EXERCISE REQUIREMENTS → Word for word, set down the records and skip each picture.

-=-=-

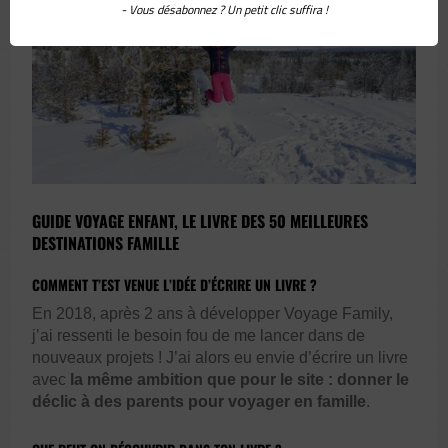
- Vous désabonnez ? Un petit clic suffira !
GUIDE VOYAGE ENFANT, LE LIVRE DES 50 MEILLEURES
DESTINATIONS FAMILLE
COMMENT T’EST VENUE L’IDÉE D’ÉCRIRE UN LIVRE ?
En 2018, après 2 ans à développer Voyage Family,
j’ai ressenti le besoin fou de me lancer dans de
nouveaux projets ! J’ai alors eu envie d’écrire un livre
avec
la même ambition que pour le site : donner le
déclic à des parents pour
voyager en famille
.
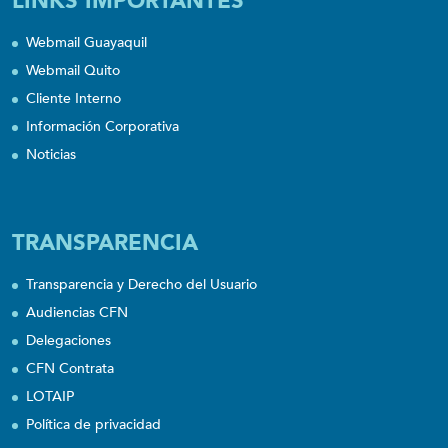
LINKS IMPORTANTES
Webmail Guayaquil
Webmail Quito
Cliente Interno
Información Corporativa
Noticias
TRANSPARENCIA
Transparencia y Derecho del Usuario
Audiencias CFN
Delegaciones
CFN Contrata
LOTAIP
Política de privacidad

-=-=-

RESPONSE AREA →
- Vous désabonnez ? Un petit clic suffira !
GUIDE VOYAGE ENFANT, LE LIVRE DES 50 MEILLEURES
DESTINATIONS FAMILLE
COMMENT T’EST VENUE L’IDÉE D’ÉCRIRE UN LIVRE ?
En 2018, après 2 ans à développer Voyage Family,
j’ai ressenti le besoin fou de me lancer dans de
nouveaux projets ! J’ai alors eu envie d’écrire un livre
avec
la même ambition que pour le site : donner le
déclic à des parents pour
voyager en famille
.
LINKS IMPORTANTES
Webmail Guayaquil
Webmail Quito
Cliente Interno
Información Corporativa
Noticias
TRANSPARENCIA
Transparencia y Derecho del Usuario
Audiencias CFN
Delegaciones
CFN Contrata
LOTAIP
Política de privacidad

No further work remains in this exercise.